May. 26th, 2005

stoutfellow: Joker (Default)
The Story So Far: we've defined knots and links, and identified what it means for two knots to be equivalent. To study them more carefully, we've begun looking at plane representations of knots, and seen what that notion of equivalence translates to for plane representations: manipulation of the arcs between crossing points ("plane isotopy") and certain manipulations of the crossing points themselves ("Reidemeister moves").

Here's the problem. if two knots (or links) are equivalent, it's possible to manipulate any given plane representation of one, as just mentioned, so that it looks just like any given plane representation of the other. This is great, if you can come up with such a manipulation, but what if you can't? The best you can say, in that case, is that you don't know whether the knots are equivalent. We need a different, complementary approach, that of invariants. An invariant is a way of assigning, to any given knot or link, something - usually an algebraic object - in such a way that if two knots are equivalent the invariant assigns the same object to both. If you have an invariant, you can apply it to each of two knots; if the results are different, that tells you that the knots are not equivalent. (See the difference? The manipulation test is a way of showing that two knots are equivalent; invariants provide a way of showing that they aren't. The best of all situations is to have a complete set of invariants - one or more invariants with the property that, if each of them gives the same results to Knot1 and Knot2, then Knot1 and Knot2 are equivalent. Unfortunately, we don't have a complete set of invariants for knots as yet.)

To verify that a proposed invariant actually is an invariant, all we have to do is show that it isn't changed by plane isotopy or by Reidemeister moves. Since plane isotopy only affects the arcs in between crossing points, we can save time by looking at possible invariants which only look at the crossing points; then we only have to worry about the Reidemeister moves.

There are a number of known invariants for knots, but I'm only going to talk about one of them, the Jones polynomial. )

There are several other known invariants, all computed in similar ways; I hope the description under the cut gives some idea of the flavor of this sort of investigation.
stoutfellow: (Ben)
I subscribe to Dish Network. The satellite box is controlled, of course, by an IR remote.

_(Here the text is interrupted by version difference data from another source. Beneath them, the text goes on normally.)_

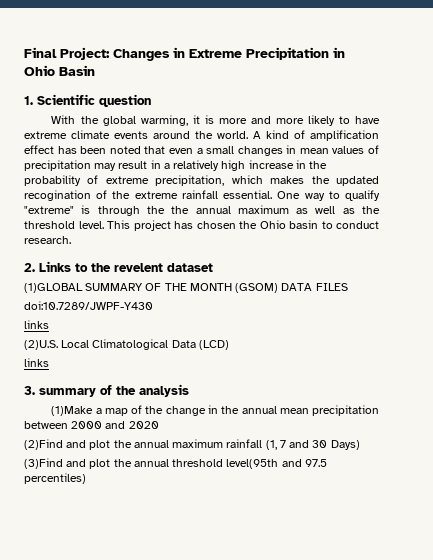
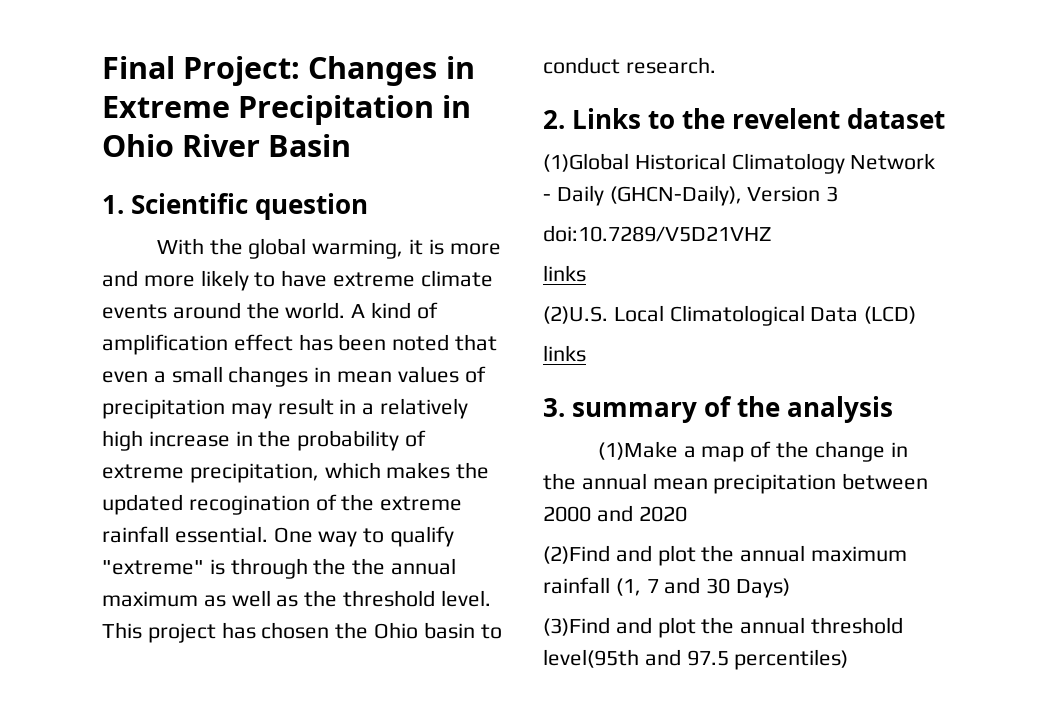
(55, 70) none -> [182,134,261,157] River
[24,283,348,293] [24,301,153,310] (1)GLOBAL SUMMARY OF THE MONTH (GSOM) DATA FILES // doi:10.7289/JWPF-Y430 -> [543,153,936,174] [543,185,839,206] [543,225,771,242] (1)Global Historical Climatology Network - Daily (GHCN-Daily), Version 3 // doi:10.7289/V5D21VHZ

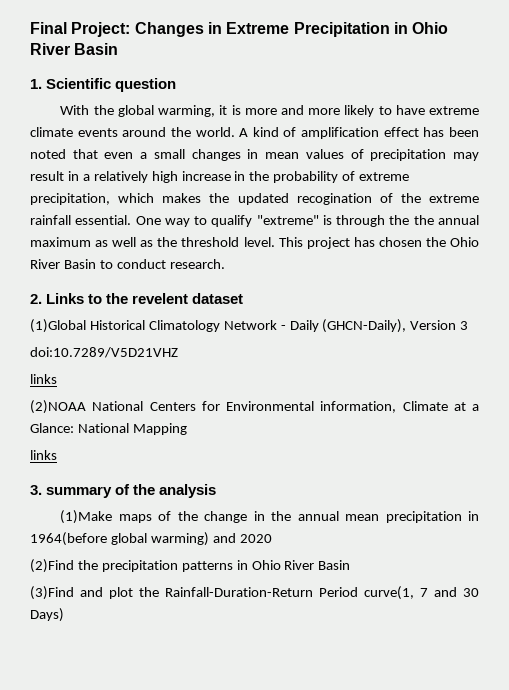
[423,622,475,639] basin -> [30,259,96,269] River Basin
[543,305,917,326] (2)U.S. Local Climatological Data (LCD) -> [30,400,479,414] [30,423,187,435] (2)NOAA National Centers for Environmental information, Climate at a Glance: National Mapping
[683,446,745,462] a map -> [118,514,152,523] maps
[842,473,929,490] [543,506,591,522] between 2000 -> [468,511,480,521] [30,532,209,546] in 1964(before global warming)
[615,545,908,566] [543,577,791,598] [543,617,904,638] [543,649,849,670] and plot the annual maximum rainfall (1, 7 and 30 Days) // (3)Find and plot the annual threshold level(95th and 97.5 percentiles) -> [77,560,351,572] [30,586,479,600] [30,608,64,622] the precipitation patterns in Ohio River Basin // (3)Find and plot the Rainfall-Duration-Return Period curve(1, 7 and 30 Days)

As of about ten minutes ago, the remote is not working. There are several possible explanations; the most benign has to do with dead batteries. The remote requires four AAA batteries, and for all I know the failure of one of them suffices to render the remote inert. I have two spares; that is, I have six AAA batteries, of which an unknown number are dead. There are fifteen different ways of choosing four batteries from a set of six; I could, I suppose, test all fifteen to see if I can find a subset that works. Success would, of course, be satisfying, but failure would tell me nothing, since I don't know how many (if any) of the batteries are dead. (Yes, I'm aware of the existence of battery testers. I don't have any handy.) All that, of course, assumes that it is the battery and not the IR source or some other component.

What this means is that, for the moment, I can't change channels. I'm stuck on the local WB affiliate. BO-ring. Fortunately, all of the series that I've been watching have finished their seasons. But there are other shows...

Fortunately again, I received a nice haul of books today. From the Library of America (a very nice book club, I must say), I received a volume of Louisa May Alcott: Little Women, Little Men, and Jo's Boys; I've never read any of her work, and had been idly toying with looking into them, so this is serendipitous. Also, part of my Amazon order arrived: Jasper Fforde's Lost in a Good Book, Susanna Clarke's Jonathan Strange and Mr. Norrell, Dorothy Dunnett's Scales of Gold (the fourth House of Niccolo book), and A Pirate of Exquisite Mind by Diana and Michael Preston. (The last is a biography of William Dampier.)

I finished the Chanur series, and am now reading Richard Fortey's Earth: An Intimate History and rereading M. Z. Bradley's Sharra's Exile. (I've never been much of a Bradley fan. The Heritage of Hastur is excellent, but none of her other works that I've read - Thendara House, The Shattered Chain, and Sharra's Exile - have impressed me. However, I do happen to have a copy of the last, and decided to give it another shot. Just a whim.)

[Addendum: the remote is working again, for no discernible reason. Damn gremlins.]
[Further Addendum: the reason the remote appeared not to be working was that I had done something stupid with another remote. Damn multiple wands.]